Hi! your code looks great! I want to calculate the and I got to this post via github page but I am confused. Is this code useful to calculate the length only or the meanFragmentLength?
Thank you!
Looks like we're on the same path
yeah but I am sure you know how to do it, whereas I am just go more confused :/
Nope, I kinda gave up. I got to the image on what fragment size is (What is the difference between a Read and a Fragment in RNA-seq?) but cannot figure out how to connect that to the picard metrics output. For the moment, I'd say use insert size for fragment length especially since you trimmed adapters using trimmomatic anyway.
Can different genes that share the same exons cause similar problem?
Because you reduce overlapping exons for each individual gene seperately, they will contribute to both gene sizes like the way you want
How about total non-overlapping introns per gene lengths? Introns are grouped by transcripts.How could I group them by genes? Thanks!
Oef, I have to look that up in the GenomicRanges manual. Their is an introns() accessor, that might bring you somewhere
Hi Irsan, How can you collect exons per gene_name, instead of gene id? I am using a gtf file Thank you
Do you mean gene symbol in stead of gene name? Like TP53/RB1/E2F3?
Do you mean gene symbol in stead of gene name? Like TP53/RB1/E2F3?
Yes, i am using annotation gtf file from Ensembl. I want to get gene symbol, instead of Ensembl gene ID. Do you know how? Thanks
Many ensembl gene ids do not have an official HGNC symbol (that is what you are looking for). I think the gene symbols are not even in the gtf-file. So you have to work with Ensembl gene IDs and at the end annotate them with gene symbol with for example bioconductor package org.Hs.eg.db
I used gtf file for human from here but the
makeTranscriptDbFromGFF
gave me the following error,is there any suggestions? probably a point to another gtf file?

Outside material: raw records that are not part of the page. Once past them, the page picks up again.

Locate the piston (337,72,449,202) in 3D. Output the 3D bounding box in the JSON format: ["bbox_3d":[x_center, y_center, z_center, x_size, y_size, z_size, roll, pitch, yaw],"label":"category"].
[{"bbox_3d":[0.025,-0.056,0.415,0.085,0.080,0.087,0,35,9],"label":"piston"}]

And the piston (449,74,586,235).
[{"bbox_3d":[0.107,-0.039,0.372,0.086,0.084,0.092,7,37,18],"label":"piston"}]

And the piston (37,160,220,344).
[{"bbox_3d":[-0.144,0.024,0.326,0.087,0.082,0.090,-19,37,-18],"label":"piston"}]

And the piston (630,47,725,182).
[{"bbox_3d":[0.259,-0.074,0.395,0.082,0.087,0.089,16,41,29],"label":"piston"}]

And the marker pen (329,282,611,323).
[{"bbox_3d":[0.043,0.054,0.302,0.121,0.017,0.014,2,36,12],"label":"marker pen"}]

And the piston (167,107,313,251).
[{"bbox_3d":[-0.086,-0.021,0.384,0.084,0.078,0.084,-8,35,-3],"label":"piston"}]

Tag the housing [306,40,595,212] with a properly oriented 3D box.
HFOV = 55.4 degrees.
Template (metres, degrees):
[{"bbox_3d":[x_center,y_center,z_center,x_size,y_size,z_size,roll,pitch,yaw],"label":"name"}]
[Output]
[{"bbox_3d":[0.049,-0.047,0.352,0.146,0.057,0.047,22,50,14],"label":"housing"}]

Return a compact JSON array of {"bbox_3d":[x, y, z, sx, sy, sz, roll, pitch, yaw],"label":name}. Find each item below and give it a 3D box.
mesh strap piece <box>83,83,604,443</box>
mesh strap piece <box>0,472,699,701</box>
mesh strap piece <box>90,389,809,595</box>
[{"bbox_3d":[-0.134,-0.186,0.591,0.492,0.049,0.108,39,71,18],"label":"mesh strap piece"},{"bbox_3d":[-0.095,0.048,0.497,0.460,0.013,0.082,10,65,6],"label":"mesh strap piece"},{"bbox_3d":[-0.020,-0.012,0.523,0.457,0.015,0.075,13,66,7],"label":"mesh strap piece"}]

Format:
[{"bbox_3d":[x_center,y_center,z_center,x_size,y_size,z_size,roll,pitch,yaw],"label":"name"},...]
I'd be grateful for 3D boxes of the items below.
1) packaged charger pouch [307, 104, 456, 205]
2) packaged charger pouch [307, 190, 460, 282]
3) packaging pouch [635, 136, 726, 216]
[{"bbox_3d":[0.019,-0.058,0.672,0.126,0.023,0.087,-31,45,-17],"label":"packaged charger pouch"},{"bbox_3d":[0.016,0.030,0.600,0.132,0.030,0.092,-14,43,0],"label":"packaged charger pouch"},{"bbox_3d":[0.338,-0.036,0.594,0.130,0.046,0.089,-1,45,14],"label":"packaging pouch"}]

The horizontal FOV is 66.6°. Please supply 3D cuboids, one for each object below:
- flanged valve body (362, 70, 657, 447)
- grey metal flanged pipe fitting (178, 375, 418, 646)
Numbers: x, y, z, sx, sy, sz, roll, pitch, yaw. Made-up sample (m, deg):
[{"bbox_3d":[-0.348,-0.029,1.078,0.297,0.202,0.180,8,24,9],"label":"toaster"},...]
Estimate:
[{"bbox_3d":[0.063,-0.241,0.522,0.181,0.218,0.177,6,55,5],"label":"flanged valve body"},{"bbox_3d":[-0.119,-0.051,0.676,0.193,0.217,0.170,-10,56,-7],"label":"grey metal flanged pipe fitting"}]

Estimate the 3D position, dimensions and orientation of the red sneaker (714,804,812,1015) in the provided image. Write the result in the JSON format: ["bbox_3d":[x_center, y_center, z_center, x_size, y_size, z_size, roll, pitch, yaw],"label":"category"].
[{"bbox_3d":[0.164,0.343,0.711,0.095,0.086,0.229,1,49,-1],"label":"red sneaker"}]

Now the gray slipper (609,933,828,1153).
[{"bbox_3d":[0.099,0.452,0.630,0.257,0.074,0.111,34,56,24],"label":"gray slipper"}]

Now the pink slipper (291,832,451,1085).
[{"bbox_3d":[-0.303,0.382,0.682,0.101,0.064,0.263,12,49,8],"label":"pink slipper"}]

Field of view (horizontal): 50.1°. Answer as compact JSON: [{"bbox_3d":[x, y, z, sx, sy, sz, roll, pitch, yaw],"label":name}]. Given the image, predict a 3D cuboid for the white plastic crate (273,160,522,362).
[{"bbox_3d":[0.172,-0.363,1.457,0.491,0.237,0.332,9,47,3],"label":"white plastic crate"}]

Download GTF-file from UCSC table browser
didn't work - I decided using http://bioconductor.org/packages/2.10/data/annotation/html/BSgenome.Hsapiens.UCSC.hg19.html
I've tried this and it might not be the best idea. When creating a GTF-file, the UCSC table browser fills in the gene_ID field with the transcript_ID, no matter whether the UCSC, RefSeq or Ensembl track is used, which defeats the purpose of your script. I have no idea why UCSC would do this, seems like a very dangerous oversight on their part.
Thanks for the script though, it's saved me a lot of time.
The last part:
Seems to be taking extraordinarily long to run. Any faster method?
sum(width(reduce(exons.list.per.gene))) works directly and should be faster
Thank you so much for sharing the code! I am a beginner, just wondering if you could help with how to input the length information into the dds data. Many thanks!
Hi Irsan
Thank you very much for providing us with the results of your studies.
The study I am analyzing is a single-end sequence.
Can I use your code with these conditions?
Hi,
To reduce the time taken to upload the gtf file. Install using bioconductor the TxDb libraries:
best
Would you recommend using the gencode comprehensive annotations file or the basic annotations file to do this since they produce different results (see here and here)? Here they use the comprehensive one.